BEGIN

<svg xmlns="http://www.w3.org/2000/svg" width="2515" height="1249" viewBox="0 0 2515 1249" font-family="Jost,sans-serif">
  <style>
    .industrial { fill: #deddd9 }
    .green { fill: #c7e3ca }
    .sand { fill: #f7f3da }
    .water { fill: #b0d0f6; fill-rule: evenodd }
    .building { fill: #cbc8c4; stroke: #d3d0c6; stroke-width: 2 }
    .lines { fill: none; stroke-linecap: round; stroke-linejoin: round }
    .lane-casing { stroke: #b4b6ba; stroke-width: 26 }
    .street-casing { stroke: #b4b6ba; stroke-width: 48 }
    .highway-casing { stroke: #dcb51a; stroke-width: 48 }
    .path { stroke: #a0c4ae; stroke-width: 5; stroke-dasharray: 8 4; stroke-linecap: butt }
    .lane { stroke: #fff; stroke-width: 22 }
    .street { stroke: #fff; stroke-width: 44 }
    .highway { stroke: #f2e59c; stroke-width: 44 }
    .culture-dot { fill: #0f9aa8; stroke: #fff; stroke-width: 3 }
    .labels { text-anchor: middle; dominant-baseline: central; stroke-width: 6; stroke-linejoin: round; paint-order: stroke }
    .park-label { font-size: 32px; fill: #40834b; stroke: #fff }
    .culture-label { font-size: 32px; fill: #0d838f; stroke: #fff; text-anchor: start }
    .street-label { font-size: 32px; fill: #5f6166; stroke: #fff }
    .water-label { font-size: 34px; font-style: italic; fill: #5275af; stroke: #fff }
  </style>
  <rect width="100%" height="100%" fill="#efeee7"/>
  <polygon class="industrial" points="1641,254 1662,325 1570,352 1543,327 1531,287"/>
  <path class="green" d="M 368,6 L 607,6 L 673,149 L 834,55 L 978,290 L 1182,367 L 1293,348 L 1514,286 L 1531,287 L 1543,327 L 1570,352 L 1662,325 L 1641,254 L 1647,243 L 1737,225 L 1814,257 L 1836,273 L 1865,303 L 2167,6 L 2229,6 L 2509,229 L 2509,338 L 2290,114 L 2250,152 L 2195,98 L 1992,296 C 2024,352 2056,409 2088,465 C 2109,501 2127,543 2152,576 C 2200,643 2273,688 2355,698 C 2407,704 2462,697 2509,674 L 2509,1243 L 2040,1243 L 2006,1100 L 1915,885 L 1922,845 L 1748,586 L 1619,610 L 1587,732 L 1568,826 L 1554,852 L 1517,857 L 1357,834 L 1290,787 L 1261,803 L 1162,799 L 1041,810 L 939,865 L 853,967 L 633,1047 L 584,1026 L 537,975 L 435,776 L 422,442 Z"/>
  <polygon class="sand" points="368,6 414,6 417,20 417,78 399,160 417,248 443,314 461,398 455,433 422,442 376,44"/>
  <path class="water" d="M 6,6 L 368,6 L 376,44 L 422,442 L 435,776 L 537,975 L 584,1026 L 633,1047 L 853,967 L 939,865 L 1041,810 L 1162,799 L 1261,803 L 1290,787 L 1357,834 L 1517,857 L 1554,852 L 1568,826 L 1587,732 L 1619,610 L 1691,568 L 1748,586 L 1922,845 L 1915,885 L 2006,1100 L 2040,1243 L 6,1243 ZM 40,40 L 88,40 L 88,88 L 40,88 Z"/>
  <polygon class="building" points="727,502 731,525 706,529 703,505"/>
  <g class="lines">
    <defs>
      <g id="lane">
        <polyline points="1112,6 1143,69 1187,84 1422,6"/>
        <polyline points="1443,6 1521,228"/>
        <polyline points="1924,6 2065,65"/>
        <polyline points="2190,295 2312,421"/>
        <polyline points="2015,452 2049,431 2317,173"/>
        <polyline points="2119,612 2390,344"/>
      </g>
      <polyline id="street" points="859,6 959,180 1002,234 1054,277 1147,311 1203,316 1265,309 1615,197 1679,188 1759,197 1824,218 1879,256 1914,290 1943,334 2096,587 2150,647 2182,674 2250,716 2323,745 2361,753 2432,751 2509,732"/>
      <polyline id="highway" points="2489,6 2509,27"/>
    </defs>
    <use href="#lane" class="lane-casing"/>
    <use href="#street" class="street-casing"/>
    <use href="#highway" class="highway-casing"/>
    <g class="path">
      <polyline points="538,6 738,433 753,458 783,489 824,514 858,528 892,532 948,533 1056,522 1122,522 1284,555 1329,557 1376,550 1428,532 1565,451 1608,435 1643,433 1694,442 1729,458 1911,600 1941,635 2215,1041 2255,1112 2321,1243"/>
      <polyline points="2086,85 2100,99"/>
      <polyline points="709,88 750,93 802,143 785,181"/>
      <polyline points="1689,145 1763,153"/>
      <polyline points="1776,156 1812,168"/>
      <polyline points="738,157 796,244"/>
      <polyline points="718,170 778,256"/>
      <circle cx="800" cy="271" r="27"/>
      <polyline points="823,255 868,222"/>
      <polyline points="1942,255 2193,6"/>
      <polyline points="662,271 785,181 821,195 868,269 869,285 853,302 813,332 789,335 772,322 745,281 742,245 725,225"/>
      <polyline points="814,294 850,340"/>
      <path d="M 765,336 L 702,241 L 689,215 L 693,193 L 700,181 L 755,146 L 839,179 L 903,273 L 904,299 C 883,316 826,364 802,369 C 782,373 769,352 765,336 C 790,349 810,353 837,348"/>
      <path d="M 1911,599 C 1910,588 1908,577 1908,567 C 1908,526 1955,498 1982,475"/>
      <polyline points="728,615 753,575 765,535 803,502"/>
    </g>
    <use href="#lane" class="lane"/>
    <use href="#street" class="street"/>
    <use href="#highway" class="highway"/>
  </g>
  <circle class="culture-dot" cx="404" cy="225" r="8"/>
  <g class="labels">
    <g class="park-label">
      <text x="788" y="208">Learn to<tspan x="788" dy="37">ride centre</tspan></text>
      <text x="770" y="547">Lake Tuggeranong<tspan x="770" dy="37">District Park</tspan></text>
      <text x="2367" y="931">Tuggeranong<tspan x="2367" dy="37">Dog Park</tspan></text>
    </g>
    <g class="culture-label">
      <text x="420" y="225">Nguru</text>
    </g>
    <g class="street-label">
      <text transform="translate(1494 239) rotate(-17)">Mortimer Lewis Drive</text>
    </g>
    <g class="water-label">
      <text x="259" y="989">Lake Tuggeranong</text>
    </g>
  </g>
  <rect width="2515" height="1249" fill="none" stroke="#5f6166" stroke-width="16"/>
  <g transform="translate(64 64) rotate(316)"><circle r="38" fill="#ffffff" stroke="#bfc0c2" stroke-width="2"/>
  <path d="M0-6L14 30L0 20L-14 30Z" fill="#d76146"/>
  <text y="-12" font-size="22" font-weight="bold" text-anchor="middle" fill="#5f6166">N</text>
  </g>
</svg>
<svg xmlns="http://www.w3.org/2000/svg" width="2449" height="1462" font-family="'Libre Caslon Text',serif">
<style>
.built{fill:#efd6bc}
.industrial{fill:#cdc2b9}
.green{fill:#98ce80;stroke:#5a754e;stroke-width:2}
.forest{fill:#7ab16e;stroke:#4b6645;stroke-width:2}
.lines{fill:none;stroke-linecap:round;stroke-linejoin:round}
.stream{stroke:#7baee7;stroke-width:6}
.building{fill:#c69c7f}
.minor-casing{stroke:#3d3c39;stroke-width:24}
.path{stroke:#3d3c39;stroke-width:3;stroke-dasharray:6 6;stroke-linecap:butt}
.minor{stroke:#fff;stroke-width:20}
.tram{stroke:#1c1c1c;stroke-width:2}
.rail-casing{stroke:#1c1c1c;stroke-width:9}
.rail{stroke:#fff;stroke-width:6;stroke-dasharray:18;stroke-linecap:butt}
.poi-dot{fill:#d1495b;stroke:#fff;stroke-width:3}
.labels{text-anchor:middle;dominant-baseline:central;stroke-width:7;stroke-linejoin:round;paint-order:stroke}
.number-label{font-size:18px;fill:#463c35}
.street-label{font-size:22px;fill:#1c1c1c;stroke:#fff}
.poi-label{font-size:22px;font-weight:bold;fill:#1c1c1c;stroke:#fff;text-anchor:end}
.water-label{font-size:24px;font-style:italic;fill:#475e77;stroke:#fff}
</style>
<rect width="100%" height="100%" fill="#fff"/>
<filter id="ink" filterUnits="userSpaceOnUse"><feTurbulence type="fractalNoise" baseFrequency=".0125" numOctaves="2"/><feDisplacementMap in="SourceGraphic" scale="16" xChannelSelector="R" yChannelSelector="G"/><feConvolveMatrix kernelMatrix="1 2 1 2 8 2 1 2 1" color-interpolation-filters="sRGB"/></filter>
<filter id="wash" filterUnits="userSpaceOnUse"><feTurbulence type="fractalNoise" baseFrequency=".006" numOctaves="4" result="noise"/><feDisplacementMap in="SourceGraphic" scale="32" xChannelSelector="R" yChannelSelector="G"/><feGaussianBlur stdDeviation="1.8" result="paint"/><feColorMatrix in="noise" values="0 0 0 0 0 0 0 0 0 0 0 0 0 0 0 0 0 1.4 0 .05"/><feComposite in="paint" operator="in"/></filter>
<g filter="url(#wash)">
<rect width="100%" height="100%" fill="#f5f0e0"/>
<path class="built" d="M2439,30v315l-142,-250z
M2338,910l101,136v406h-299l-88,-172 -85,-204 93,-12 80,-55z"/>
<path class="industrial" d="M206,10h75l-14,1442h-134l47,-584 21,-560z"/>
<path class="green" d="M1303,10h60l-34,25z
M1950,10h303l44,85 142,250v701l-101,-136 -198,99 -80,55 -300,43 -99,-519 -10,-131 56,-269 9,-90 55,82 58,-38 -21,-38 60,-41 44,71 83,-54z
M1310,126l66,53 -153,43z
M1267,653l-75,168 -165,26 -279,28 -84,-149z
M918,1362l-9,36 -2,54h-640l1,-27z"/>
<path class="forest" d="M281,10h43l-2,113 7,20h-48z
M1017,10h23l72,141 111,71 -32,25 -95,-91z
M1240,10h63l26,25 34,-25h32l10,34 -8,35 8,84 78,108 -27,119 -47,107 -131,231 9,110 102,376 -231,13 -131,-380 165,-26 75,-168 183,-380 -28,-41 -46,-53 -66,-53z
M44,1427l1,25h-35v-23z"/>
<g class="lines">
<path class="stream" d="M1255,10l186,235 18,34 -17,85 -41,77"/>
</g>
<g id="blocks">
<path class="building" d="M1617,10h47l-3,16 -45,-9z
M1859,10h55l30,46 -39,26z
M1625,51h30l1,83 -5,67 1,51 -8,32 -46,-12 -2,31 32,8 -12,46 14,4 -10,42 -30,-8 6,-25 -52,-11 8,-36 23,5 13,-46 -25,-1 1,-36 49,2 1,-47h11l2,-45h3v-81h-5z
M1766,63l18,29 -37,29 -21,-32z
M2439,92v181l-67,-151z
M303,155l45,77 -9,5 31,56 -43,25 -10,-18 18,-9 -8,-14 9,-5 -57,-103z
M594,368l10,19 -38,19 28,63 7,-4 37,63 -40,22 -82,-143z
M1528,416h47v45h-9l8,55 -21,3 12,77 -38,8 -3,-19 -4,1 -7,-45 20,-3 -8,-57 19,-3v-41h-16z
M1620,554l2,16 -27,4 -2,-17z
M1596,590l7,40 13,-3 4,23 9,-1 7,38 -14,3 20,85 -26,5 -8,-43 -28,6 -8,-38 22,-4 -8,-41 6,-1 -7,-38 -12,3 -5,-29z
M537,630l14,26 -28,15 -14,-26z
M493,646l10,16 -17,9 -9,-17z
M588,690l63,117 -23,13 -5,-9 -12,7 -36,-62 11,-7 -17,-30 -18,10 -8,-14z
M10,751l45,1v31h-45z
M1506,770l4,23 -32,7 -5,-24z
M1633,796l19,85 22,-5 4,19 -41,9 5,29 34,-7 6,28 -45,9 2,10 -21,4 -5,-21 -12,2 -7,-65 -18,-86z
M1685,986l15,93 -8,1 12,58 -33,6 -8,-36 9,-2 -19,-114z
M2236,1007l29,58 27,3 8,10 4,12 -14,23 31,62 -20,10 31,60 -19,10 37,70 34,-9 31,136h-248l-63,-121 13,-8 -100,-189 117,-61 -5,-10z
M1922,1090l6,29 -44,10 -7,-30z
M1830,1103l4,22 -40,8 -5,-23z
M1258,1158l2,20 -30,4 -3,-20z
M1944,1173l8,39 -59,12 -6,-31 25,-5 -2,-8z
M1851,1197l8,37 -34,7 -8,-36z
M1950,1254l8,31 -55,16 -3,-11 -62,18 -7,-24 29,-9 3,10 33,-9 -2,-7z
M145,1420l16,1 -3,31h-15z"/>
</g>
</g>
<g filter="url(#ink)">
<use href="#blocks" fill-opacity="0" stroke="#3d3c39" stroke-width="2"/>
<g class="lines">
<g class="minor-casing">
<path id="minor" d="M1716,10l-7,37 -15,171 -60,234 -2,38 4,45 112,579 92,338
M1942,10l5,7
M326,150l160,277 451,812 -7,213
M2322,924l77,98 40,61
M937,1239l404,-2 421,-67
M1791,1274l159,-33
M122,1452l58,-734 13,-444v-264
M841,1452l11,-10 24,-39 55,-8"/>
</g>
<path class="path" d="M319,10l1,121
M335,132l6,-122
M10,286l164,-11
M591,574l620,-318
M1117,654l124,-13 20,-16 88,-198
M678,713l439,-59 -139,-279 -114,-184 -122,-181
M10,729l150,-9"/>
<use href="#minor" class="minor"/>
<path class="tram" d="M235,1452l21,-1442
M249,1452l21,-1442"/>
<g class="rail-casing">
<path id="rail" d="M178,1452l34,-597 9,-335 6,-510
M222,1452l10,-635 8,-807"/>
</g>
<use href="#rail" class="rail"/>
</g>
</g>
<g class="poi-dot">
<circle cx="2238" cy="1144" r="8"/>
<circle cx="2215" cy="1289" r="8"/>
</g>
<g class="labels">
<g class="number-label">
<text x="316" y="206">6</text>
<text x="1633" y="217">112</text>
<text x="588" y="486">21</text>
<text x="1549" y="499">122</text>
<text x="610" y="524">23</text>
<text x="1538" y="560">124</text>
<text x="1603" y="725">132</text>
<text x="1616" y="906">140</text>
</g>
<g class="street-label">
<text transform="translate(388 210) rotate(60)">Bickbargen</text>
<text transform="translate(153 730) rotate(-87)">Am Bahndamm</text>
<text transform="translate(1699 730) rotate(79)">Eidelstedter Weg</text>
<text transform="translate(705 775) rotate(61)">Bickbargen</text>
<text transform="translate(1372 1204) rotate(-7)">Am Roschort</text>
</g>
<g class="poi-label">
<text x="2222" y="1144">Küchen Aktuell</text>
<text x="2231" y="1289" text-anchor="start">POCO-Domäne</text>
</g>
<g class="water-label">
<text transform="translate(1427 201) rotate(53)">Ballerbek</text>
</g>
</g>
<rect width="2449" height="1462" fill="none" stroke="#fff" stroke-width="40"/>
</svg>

END

Wherever a line above contains the string "lines", copy that line.

    .lines { fill: none; stroke-linecap: round; stroke-linejoin: round }
  <g class="lines">
.lines{fill:none;stroke-linecap:round;stroke-linejoin:round}
<g class="lines">
<g class="lines">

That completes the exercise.